Riverkeeper Inc. is asking a court to order a Mount Vernon scrap metal company to stop discharging pollutants into the Hutchinson River.
Riverkeeper, a nonprofit organization based in Ossining, sued J. Bass & Son Inc. on May 23 in federal district court in White Plains, claiming it has violated pollution regulations.
J. Bass & Son submitted false reports about stormwater discharges from 2010 to the present, according to the complaint, failed to do routine site inspections, and failed to use management practices required by law.
Bass’ attorney, Paul D. Casowitz, disputed the allegations.
“They have a long record of no environmental compliance issues,” he said, “and they are very proud of this.”
Bass has operated a demolition, carting and scrap metal business since 1922. Its facility on Carleton Avenue is in a heavily industrialized area of Mount Vernon near Columbus Avenue and Sandford Boulevard.

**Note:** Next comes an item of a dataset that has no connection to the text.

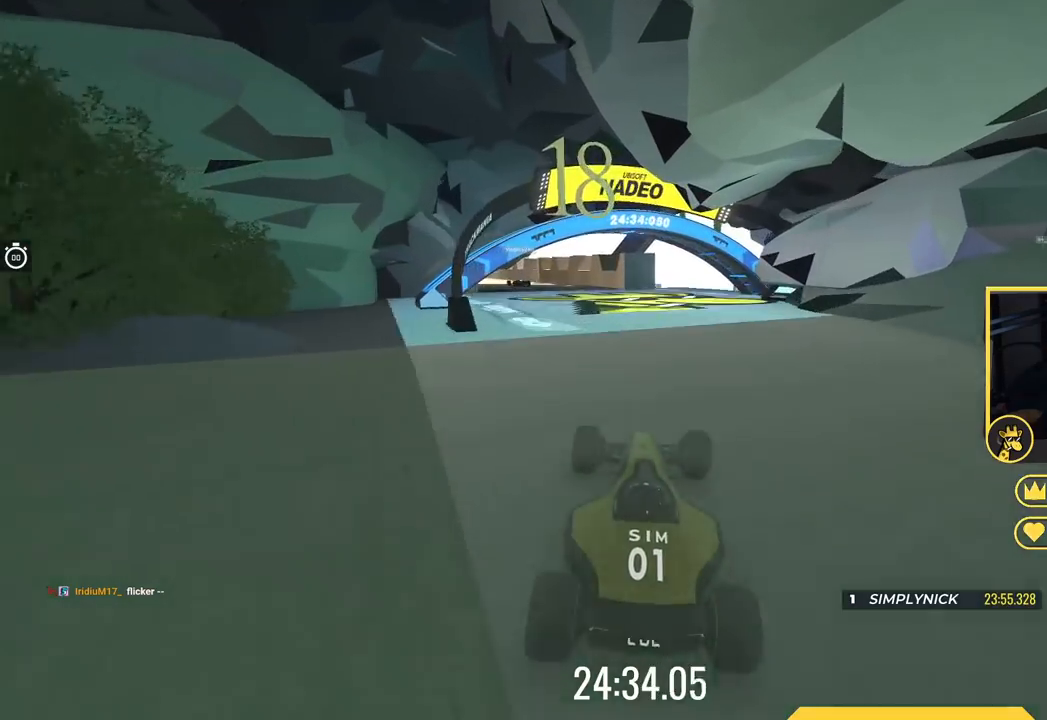
{"keys": ["left"], "events": [[134, "up", "up"], [417, "left", "down"]]}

Every time it rains, according to Riverkeeper, hundreds of millions of gallons of polluted stormwater pours into the Hutchinson River, Long Island Sound, New York Harbor and other regional waterways, impairing fish habitats and recreation activities.
Bass has permits from the New York State Department of Environmental Conservation that require it to monitor and mitigate pollution from three stormwater discharge points.

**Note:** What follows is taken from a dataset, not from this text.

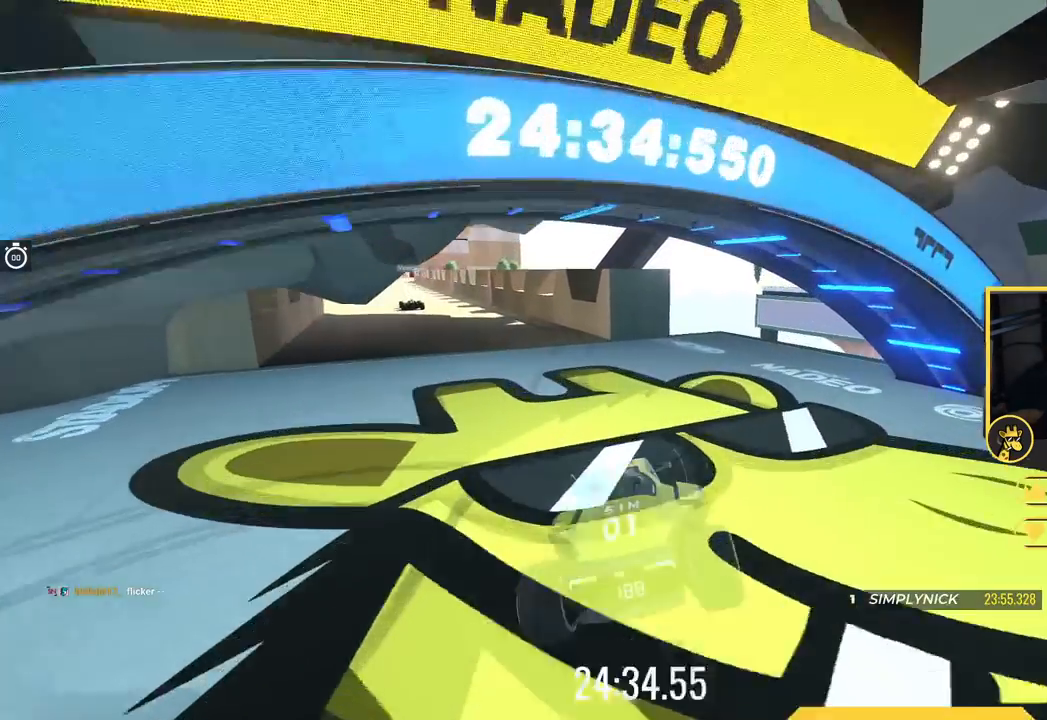
{"keys": ["up"], "events": [[33, "left", "up"], [133, "right", "down"], [200, "up", "down"], [400, "right", "up"]]}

The problem at the Bass scrap metal yard, as Riverkeeper depicts it, is that rain falls onto greasy, oily machinery and washes away pollutants that end up in the river.
The organization claims it collected samples of discharged stormwater that contained excessive amounts of aluminum, cadmium, chromium, copper, iron, lead and zinc.
Bass routinely submitted quarterly and annual reports stating that no stormwater had been discharged from the three, permitted locations, according to Riverkeeper. It also claims that the company failed to get permits for three more locations where stormwater drains toward the river.
Casowitz said no discharges were reported because surface water flows back onto the site and seeps into the ground. The locations with no permits include a low-lying area and a rooftop where the company believes no pollution leaves the site. Those locations will be investigated, he said, and if problems are detected corrective action will be taken.
The third location without a permit refers to a place where an employee pumped water out to the street. It was a one-time mistake, Casowitz said, and the employee has been instructed on proper procedures.
He said he could not comment yet on Riverkeeper’s samples because he does not know exactly how or where they were collected. If benchmarks were exceeded, he said, the company will consider ways to mitigate the problem.
Riverkeeper brought the complaint under a provision of the Clean Water Act that allows citizens to file civil enforcement actions.
Violators can be penalized from $37,500 to $53,484 a day per violation. If Bass were fined the maximum amount for one violation, it could theoretically face an assessment of $95.6 million. That outcome, according to Casowitz, is unlikely.
“They have a pretty clean record and they’ve been around for a long time,” he said. “The principals of the company take their responsibilities seriously.”
Riverkeeper wants a federal judge to declare Bass in violation of the Clean Water Act and order the company to comply with the regulations and to pay civil penalties.
Riverkeeper is represented by attorney Mike DiGiulio of Manhattan.